• Extrait du document:
>>>>

Quelle stratégie européenne en Afrique ?

Compte rendu du  Séminaire organisé le 14 Novembre

Le 14 novembre 2022, le Mouvement Européen de Seine-Maritime poursuivait son cycle de conférences, après le premier volet qui traitait des regards croisés entre les deux continents.
Pour cette deuxième rencontre, pour parler de la stratégie européenne en Afrique, était invité Alexandre Kateb, économiste, essayiste, maître de conférence à Sciences-Po. Collaborateur de la Fondation Schuman, il a écrit plusieurs articles sur la stratégie européenne en Afrique. Alexandre Kateb est aussi fondateur et Président de « The Multipolarity Report », un organisme de formation et de conseil pour les agences gouvernementales et entreprises internationales.

Améliorer la couverture médiatique.

Pour bâtir une stratégie, il faut se connaître, et se rencontrer. Un sommet UE-Afrique à eu lieu cette année en février. Quels en sont les résultats concrets ? C’est la question que pose Jean-Marc Delagneau , vice-président du Mouvement Européen de Seine-Maritime pour lancer la discussion sur ce sujet, très peu couvert par les médias français ou européens.

<<<<

• Données d'entrée:
>>>>

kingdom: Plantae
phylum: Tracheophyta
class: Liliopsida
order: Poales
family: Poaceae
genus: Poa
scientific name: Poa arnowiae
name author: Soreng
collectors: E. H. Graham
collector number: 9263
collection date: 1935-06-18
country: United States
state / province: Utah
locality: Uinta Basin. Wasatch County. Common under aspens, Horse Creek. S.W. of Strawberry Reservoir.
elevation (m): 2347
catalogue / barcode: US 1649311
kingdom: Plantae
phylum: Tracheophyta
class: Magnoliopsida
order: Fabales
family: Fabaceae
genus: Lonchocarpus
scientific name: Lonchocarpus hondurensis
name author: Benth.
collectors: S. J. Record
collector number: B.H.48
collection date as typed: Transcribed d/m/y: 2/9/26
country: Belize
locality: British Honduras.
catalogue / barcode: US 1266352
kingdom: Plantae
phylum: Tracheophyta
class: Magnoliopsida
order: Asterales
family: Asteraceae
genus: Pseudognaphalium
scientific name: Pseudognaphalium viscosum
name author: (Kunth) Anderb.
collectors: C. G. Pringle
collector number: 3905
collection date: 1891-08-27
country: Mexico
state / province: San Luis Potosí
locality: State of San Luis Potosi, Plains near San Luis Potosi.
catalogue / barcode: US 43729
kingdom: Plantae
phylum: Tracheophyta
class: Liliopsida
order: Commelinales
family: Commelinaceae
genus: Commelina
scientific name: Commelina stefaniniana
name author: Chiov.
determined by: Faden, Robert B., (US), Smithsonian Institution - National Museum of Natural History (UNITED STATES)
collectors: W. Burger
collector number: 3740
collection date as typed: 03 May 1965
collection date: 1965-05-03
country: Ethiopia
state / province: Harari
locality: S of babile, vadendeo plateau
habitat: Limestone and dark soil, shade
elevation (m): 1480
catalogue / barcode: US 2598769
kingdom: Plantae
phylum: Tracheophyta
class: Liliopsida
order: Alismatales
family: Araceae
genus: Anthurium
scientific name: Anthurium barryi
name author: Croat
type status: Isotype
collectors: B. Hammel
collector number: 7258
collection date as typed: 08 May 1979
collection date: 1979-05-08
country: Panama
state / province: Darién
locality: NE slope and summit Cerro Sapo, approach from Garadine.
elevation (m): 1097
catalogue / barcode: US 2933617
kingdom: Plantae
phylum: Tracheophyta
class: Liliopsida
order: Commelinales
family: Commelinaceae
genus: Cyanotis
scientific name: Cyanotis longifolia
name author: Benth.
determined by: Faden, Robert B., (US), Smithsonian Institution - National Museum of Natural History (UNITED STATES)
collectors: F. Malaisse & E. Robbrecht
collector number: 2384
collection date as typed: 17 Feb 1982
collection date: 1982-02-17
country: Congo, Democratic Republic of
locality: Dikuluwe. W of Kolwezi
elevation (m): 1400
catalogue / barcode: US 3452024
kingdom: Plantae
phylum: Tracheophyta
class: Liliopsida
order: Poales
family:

<<<<

• À faire:
1. Mettez en liste numérotée les lignes de données situées entre celle qui contient "collection date: 1965-05-03" et celle qui contient "state / province: Darién", incluses, en omettant les lignes vides.
2. Poursuivez le compte rendu sur la stratégie européenne en Afrique à partir de l'endroit où il s'interrompt.
Les lignes de données n'ont aucun rapport avec le compte rendu.

• Réponses par consigne:
1.
1. collection date: 1965-05-03
2. country: Ethiopia
3. state / province: Harari
4. locality: S of babile, vadendeo plateau
5. habitat: Limestone and dark soil, shade
6. elevation (m): 1480
7. catalogue / barcode: US 2598769
8. kingdom: Plantae
9. phylum: Tracheophyta
10. class: Liliopsida
11. order: Alismatales
12. family: Araceae
13. genus: Anthurium
14. scientific name: Anthurium barryi
15. name author: Croat
16. type status: Isotype
17. collectors: B. Hammel
18. collector number: 7258
19. collection date as typed: 08 May 1979
20. collection date: 1979-05-08
21. country: Panama
22. state / province: Darién

2.
Alexandre Katebconfirme que la thématique africaine est mal comprise, y compris par les décideurs économiques en Europe, et que seuls s’y intéressent certains spécialistes et les cadres des différentes institutions européennes qui travaillent sur ces questions. Il y a beaucoup de fantasmes, de malentendus et de méconnaissance sur la réalité. Ce sommet a été l’occasion de retrouver le contact, mais n’a pas obtenu sur grand-chose et les points de discorde entre Etats et entre Continents continueront de s’accumuler. Les migrations, par exemple, bénéficient en Europe d’une couverture médiatique démesurée qui occulte tout le travail fait sur les autres enjeux. Or, les migrations ne sont que le résultat de tous les autres problèmes qui existent sur le continent africain. On n’est pas encore arrivé à établir un partenariat global entre les deux continents.

Aller vers une stratégie plus collective.

Est-ce à dire que l’UE entretient des relations privilégiées avec certains États africains ?  Demande Jean-Marc Delagneau .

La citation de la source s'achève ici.